Green Chicken Enchiladas:
What it took for 2:
* 3 cloves garlic, in their skins
* 1/2 tsp extra virgin olive oil
* 1 rotisserie chicken, shredded (skin and bones discarded)
* 2 cups chopped spinach
* 1 poblano pepper
* 1 (11 oz) can tomatillos, drained
* 1 (10 oz) can green enchilada sauce
* 1 lime
* 1/2 cup chopped cilantro
* 2 cups shredded monterey jack cheese
* 10 whole wheat tortillas
* coarse salt and freshly ground pepper
Preheat oven to 450.
Place the garlic cloves in a small square of aluminum foil, drizzle with oil, wrap and stick in the oven (on a small baking sheet) for 15 minutes. Remove and set aside for about 5 minutes. Then squeeze the garlic right out of the skins. Smell that. Oh, baby.
Slice the poblano pepper in half lengthwise, remove the seeds and place on the baking sheet. Stick under the broiler for 8-10 minutes, until good and blistered on both sides. Remove from the sheet and seal them into a small plastic baggy. Let it rest for about 10 minutes. Remove from the bag and pull the skins off and discard. Give the peppers a rough chop.
While the garlic and peppers are cooking, you can use that time to shred your chicken and chop your spinach. Combine both in a bowl for the time being.
In a food processor, combine the tomatillos, roasted garlic, roasted poblanos, cilantro, a good squeeze of lime juice, a pinch of salt and pepper.
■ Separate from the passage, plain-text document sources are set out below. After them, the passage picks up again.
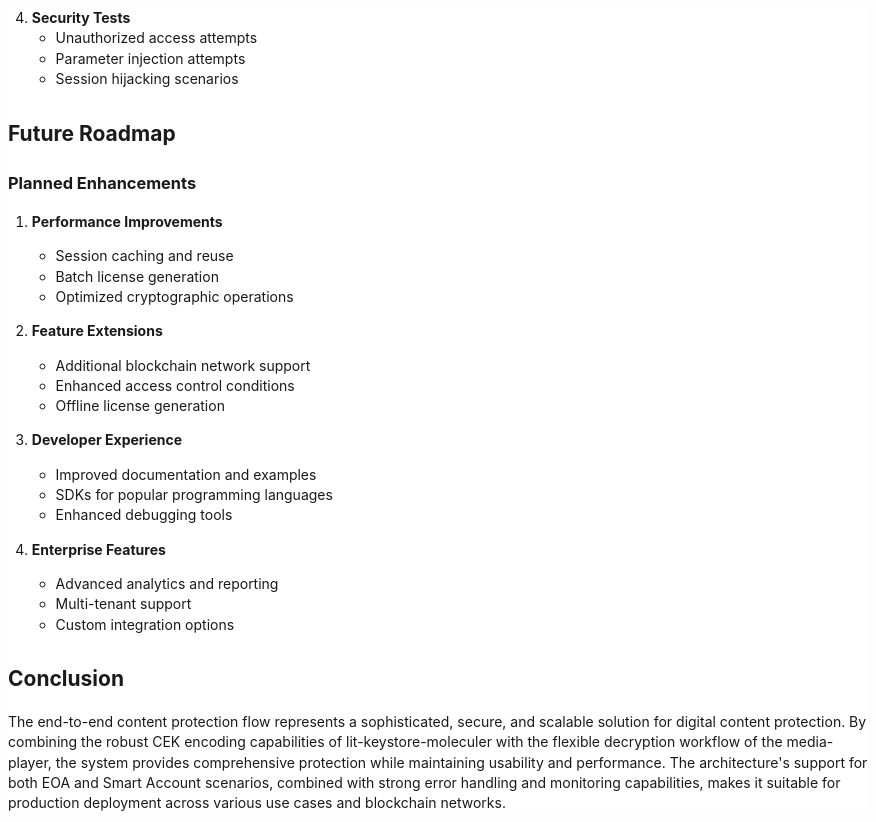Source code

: 4. **Security Tests**
   - Unauthorized access attempts
   - Parameter injection attempts
   - Session hijacking scenarios

## Future Roadmap

### Planned Enhancements

1. **Performance Improvements**
   - Session caching and reuse
   - Batch license generation
   - Optimized cryptographic operations

2. **Feature Extensions**
   - Additional blockchain network support
   - Enhanced access control conditions
   - Offline license generation

3. **Developer Experience**
   - Improved documentation and examples
   - SDKs for popular programming languages
   - Enhanced debugging tools

4. **Enterprise Features**
   - Advanced analytics and reporting
   - Multi-tenant support
   - Custom integration options

## Conclusion

The end-to-end content protection flow represents a sophisticated, secure, and scalable solution for digital content protection. By combining the robust CEK encoding capabilities of lit-keystore-moleculer with the flexible decryption workflow of the media-player, the system provides comprehensive protection while maintaining usability and performance. The architecture's support for both EOA and Smart Account scenarios, combined with strong error handling and monitoring capabilities, makes it suitable for production deployment across various use cases and blockchain networks.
Blitz blitz blitz until smooth. Taste it. Salsa verde! Then pour the can of enchilada sauce straight into the food processor and give it one more whirl to combine.
Adjust the oven to 350.
Pour about 4 Tbs. of the sauce into the chicken/spinach mixture. Toss to combine.
Pour a small amount of sauce along the bottom of a 9×13 casserole dish.
Place a small amount of the filling inside each tortilla and place in the dish, seam side down. Continue with the remaining nine tortillas. (You can lay out all 10 tortillas and evenly distribute the filling if that makes you happy. Because who likes to get to the end of the tortillas and NOT HAVE filling left? Me. That’s who.)
Pour the remaining sauce over the dish and then sprinkle on that cheese, lovers. Cover with foil and slide her back into the oven for 30 minutes.
Remove the foil, switch the oven to broil and cook it until the cheese is browned and bubbly, maybe 4 minutes.
Serve garnished with fresh cilantro sprigs!
*NOTES*
– This is pretty mild, so feel free to bump up the heat with some fresh or roasted jalapenos. You know how I love my face to burn off.
– Aaron LOVED it, but felt like it could use a teeny bit more sauce. SO, if you can find a bigger can of enchilada sauce, go ahead and add that. Or more tomatillos. Or more peppers. Or more cilantro. Or Or OR.
– I think that’s it, but I felt like there needed to be a third bullet point. Thank you and good night.